Goal of the exercise:
Write the entries out again. Every character must match.

The data:
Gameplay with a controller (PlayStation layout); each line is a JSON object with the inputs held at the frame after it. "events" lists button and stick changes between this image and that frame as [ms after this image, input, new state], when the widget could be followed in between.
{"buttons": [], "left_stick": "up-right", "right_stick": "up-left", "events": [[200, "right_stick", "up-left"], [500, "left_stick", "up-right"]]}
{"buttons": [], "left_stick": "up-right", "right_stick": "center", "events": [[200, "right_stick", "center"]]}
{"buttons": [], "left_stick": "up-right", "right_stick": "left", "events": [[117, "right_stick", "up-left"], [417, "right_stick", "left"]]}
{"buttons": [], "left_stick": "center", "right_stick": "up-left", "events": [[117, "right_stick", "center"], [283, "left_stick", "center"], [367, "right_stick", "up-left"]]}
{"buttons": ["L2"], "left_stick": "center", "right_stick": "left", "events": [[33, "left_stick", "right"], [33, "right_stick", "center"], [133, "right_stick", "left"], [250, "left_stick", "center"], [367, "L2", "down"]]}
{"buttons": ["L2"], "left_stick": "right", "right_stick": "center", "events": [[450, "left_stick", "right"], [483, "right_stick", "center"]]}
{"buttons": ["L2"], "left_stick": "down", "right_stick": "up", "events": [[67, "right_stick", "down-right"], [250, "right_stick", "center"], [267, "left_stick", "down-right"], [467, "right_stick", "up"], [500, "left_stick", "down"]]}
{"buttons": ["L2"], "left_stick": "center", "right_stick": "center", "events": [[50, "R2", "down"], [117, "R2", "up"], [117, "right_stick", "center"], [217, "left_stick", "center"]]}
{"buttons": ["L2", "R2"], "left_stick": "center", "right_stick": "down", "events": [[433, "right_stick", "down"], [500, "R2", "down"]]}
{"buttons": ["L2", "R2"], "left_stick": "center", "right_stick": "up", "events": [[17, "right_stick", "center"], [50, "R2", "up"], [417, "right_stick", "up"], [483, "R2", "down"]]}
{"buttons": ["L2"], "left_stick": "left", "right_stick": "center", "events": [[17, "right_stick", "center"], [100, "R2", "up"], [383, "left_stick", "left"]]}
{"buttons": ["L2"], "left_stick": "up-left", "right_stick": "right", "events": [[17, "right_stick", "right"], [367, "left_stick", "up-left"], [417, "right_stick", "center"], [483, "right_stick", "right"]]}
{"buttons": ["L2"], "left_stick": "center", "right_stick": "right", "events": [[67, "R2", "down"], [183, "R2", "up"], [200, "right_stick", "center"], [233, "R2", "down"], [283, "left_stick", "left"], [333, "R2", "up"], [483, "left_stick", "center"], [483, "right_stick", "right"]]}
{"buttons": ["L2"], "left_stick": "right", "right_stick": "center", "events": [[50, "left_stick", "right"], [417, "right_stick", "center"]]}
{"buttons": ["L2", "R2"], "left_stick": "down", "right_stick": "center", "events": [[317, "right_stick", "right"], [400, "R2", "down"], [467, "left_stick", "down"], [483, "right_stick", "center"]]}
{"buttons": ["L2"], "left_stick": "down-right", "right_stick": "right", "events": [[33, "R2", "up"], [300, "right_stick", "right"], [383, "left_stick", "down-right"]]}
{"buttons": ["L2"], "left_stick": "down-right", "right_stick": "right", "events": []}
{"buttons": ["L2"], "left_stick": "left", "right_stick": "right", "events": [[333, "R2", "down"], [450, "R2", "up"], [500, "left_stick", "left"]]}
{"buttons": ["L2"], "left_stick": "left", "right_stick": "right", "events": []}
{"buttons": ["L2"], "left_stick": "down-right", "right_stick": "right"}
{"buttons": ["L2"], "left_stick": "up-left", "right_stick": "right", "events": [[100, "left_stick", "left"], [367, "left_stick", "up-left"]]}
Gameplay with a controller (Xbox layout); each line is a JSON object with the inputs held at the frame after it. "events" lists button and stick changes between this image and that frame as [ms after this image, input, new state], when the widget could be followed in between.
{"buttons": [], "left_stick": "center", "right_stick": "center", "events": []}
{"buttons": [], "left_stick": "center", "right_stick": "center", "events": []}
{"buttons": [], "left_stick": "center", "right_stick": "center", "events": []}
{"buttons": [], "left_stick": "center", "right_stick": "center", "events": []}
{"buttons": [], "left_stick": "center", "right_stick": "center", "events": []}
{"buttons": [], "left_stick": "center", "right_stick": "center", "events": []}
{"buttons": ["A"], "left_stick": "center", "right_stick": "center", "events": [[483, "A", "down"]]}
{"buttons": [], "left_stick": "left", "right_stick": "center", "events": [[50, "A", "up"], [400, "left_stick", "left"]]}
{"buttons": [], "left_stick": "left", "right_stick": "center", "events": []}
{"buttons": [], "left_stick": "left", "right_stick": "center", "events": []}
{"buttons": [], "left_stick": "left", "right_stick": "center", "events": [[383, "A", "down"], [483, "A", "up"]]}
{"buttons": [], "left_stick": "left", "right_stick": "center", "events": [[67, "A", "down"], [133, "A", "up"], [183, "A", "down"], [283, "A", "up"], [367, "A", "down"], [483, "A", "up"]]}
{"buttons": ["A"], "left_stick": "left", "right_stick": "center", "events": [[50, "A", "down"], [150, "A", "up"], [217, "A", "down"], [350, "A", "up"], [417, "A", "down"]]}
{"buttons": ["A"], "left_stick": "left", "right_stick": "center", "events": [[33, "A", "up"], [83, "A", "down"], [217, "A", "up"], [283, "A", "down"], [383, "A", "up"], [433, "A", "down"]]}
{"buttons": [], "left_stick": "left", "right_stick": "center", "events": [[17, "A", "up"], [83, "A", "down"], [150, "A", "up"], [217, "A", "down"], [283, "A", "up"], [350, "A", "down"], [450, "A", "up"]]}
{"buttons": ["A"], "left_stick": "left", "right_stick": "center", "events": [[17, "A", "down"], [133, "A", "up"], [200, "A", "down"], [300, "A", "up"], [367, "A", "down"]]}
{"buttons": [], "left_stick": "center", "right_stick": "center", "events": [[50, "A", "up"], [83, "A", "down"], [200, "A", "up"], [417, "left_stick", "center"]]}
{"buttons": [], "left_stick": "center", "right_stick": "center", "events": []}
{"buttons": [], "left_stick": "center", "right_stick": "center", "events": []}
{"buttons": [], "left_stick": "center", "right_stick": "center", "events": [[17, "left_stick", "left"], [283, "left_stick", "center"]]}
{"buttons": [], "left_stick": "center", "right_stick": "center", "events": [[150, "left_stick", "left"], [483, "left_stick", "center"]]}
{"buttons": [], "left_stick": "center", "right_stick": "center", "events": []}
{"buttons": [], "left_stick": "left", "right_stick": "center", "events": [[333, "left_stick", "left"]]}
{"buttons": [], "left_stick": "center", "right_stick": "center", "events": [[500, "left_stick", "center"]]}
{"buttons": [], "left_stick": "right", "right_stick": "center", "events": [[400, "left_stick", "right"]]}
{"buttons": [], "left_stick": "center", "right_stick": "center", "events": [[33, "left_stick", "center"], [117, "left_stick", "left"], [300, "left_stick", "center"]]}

Solution to the problem:
Gameplay with a controller (PlayStation layout); each line is a JSON object with the inputs held at the frame after it. "events" lists button and stick changes between this image and that frame as [ms after this image, input, new state], when the widget could be followed in between.
{"buttons": [], "left_stick": "up-right", "right_stick": "up-left", "events": [[200, "right_stick", "up-left"], [500, "left_stick", "up-right"]]}
{"buttons": [], "left_stick": "up-right", "right_stick": "center", "events": [[200, "right_stick", "center"]]}
{"buttons": [], "left_stick": "up-right", "right_stick": "left", "events": [[117, "right_stick", "up-left"], [417, "right_stick", "left"]]}
{"buttons": [], "left_stick": "center", "right_stick": "up-left", "events": [[117, "right_stick", "center"], [283, "left_stick", "center"], [367, "right_stick", "up-left"]]}
{"buttons": ["L2"], "left_stick": "center", "right_stick": "left", "events": [[33, "left_stick", "right"], [33, "right_stick", "center"], [133, "right_stick", "left"], [250, "left_stick", "center"], [367, "L2", "down"]]}
{"buttons": ["L2"], "left_stick": "right", "right_stick": "center", "events": [[450, "left_stick", "right"], [483, "right_stick", "center"]]}
{"buttons": ["L2"], "left_stick": "down", "right_stick": "up", "events": [[67, "right_stick", "down-right"], [250, "right_stick", "center"], [267, "left_stick", "down-right"], [467, "right_stick", "up"], [500, "left_stick", "down"]]}
{"buttons": ["L2"], "left_stick": "center", "right_stick": "center", "events": [[50, "R2", "down"], [117, "R2", "up"], [117, "right_stick", "center"], [217, "left_stick", "center"]]}
{"buttons": ["L2", "R2"], "left_stick": "center", "right_stick": "down", "events": [[433, "right_stick", "down"], [500, "R2", "down"]]}
{"buttons": ["L2", "R2"], "left_stick": "center", "right_stick": "up", "events": [[17, "right_stick", "center"], [50, "R2", "up"], [417, "right_stick", "up"], [483, "R2", "down"]]}
{"buttons": ["L2"], "left_stick": "left", "right_stick": "center", "events": [[17, "right_stick", "center"], [100, "R2", "up"], [383, "left_stick", "left"]]}
{"buttons": ["L2"], "left_stick": "up-left", "right_stick": "right", "events": [[17, "right_stick", "right"], [367, "left_stick", "up-left"], [417, "right_stick", "center"], [483, "right_stick", "right"]]}
{"buttons": ["L2"], "left_stick": "center", "right_stick": "right", "events": [[67, "R2", "down"], [183, "R2", "up"], [200, "right_stick", "center"], [233, "R2", "down"], [283, "left_stick", "left"], [333, "R2", "up"], [483, "left_stick", "center"], [483, "right_stick", "right"]]}
{"buttons": ["L2"], "left_stick": "right", "right_stick": "center", "events": [[50, "left_stick", "right"], [417, "right_stick", "center"]]}
{"buttons": ["L2", "R2"], "left_stick": "down", "right_stick": "center", "events": [[317, "right_stick", "right"], [400, "R2", "down"], [467, "left_stick", "down"], [483, "right_stick", "center"]]}
{"buttons": ["L2"], "left_stick": "down-right", "right_stick": "right", "events": [[33, "R2", "up"], [300, "right_stick", "right"], [383, "left_stick", "down-right"]]}
{"buttons": ["L2"], "left_stick": "down-right", "right_stick": "right", "events": []}
{"buttons": ["L2"], "left_stick": "left", "right_stick": "right", "events": [[333, "R2", "down"], [450, "R2", "up"], [500, "left_stick", "left"]]}
{"buttons": ["L2"], "left_stick": "left", "right_stick": "right", "events": []}
{"buttons": ["L2"], "left_stick": "down-right", "right_stick": "right"}
{"buttons": ["L2"], "left_stick": "up-left", "right_stick": "right", "events": [[100, "left_stick", "left"], [367, "left_stick", "up-left"]]}
Gameplay with a controller (Xbox layout); each line is a JSON object with the inputs held at the frame after it. "events" lists button and stick changes between this image and that frame as [ms after this image, input, new state], when the widget could be followed in between.
{"buttons": [], "left_stick": "center", "right_stick": "center", "events": []}
{"buttons": [], "left_stick": "center", "right_stick": "center", "events": []}
{"buttons": [], "left_stick": "center", "right_stick": "center", "events": []}
{"buttons": [], "left_stick": "center", "right_stick": "center", "events": []}
{"buttons": [], "left_stick": "center", "right_stick": "center", "events": []}
{"buttons": [], "left_stick": "center", "right_stick": "center", "events": []}
{"buttons": ["A"], "left_stick": "center", "right_stick": "center", "events": [[483, "A", "down"]]}
{"buttons": [], "left_stick": "left", "right_stick": "center", "events": [[50, "A", "up"], [400, "left_stick", "left"]]}
{"buttons": [], "left_stick": "left", "right_stick": "center", "events": []}
{"buttons": [], "left_stick": "left", "right_stick": "center", "events": []}
{"buttons": [], "left_stick": "left", "right_stick": "center", "events": [[383, "A", "down"], [483, "A", "up"]]}
{"buttons": [], "left_stick": "left", "right_stick": "center", "events": [[67, "A", "down"], [133, "A", "up"], [183, "A", "down"], [283, "A", "up"], [367, "A", "down"], [483, "A", "up"]]}
{"buttons": ["A"], "left_stick": "left", "right_stick": "center", "events": [[50, "A", "down"], [150, "A", "up"], [217, "A", "down"], [350, "A", "up"], [417, "A", "down"]]}
{"buttons": ["A"], "left_stick": "left", "right_stick": "center", "events": [[33, "A", "up"], [83, "A", "down"], [217, "A", "up"], [283, "A", "down"], [383, "A", "up"], [433, "A", "down"]]}
{"buttons": [], "left_stick": "left", "right_stick": "center", "events": [[17, "A", "up"], [83, "A", "down"], [150, "A", "up"], [217, "A", "down"], [283, "A", "up"], [350, "A", "down"], [450, "A", "up"]]}
{"buttons": ["A"], "left_stick": "left", "right_stick": "center", "events": [[17, "A", "down"], [133, "A", "up"], [200, "A", "down"], [300, "A", "up"], [367, "A", "down"]]}
{"buttons": [], "left_stick": "center", "right_stick": "center", "events": [[50, "A", "up"], [83, "A", "down"], [200, "A", "up"], [417, "left_stick", "center"]]}
{"buttons": [], "left_stick": "center", "right_stick": "center", "events": []}
{"buttons": [], "left_stick": "center", "right_stick": "center", "events": []}
{"buttons": [], "left_stick": "center", "right_stick": "center", "events": [[17, "left_stick", "left"], [283, "left_stick", "center"]]}
{"buttons": [], "left_stick": "center", "right_stick": "center", "events": [[150, "left_stick", "left"], [483, "left_stick", "center"]]}
{"buttons": [], "left_stick": "center", "right_stick": "center", "events": []}
{"buttons": [], "left_stick": "left", "right_stick": "center", "events": [[333, "left_stick", "left"]]}
{"buttons": [], "left_stick": "center", "right_stick": "center", "events": [[500, "left_stick", "center"]]}
{"buttons": [], "left_stick": "right", "right_stick": "center", "events": [[400, "left_stick", "right"]]}
{"buttons": [], "left_stick": "center", "right_stick": "center", "events": [[33, "left_stick", "center"], [117, "left_stick", "left"], [300, "left_stick", "center"]]}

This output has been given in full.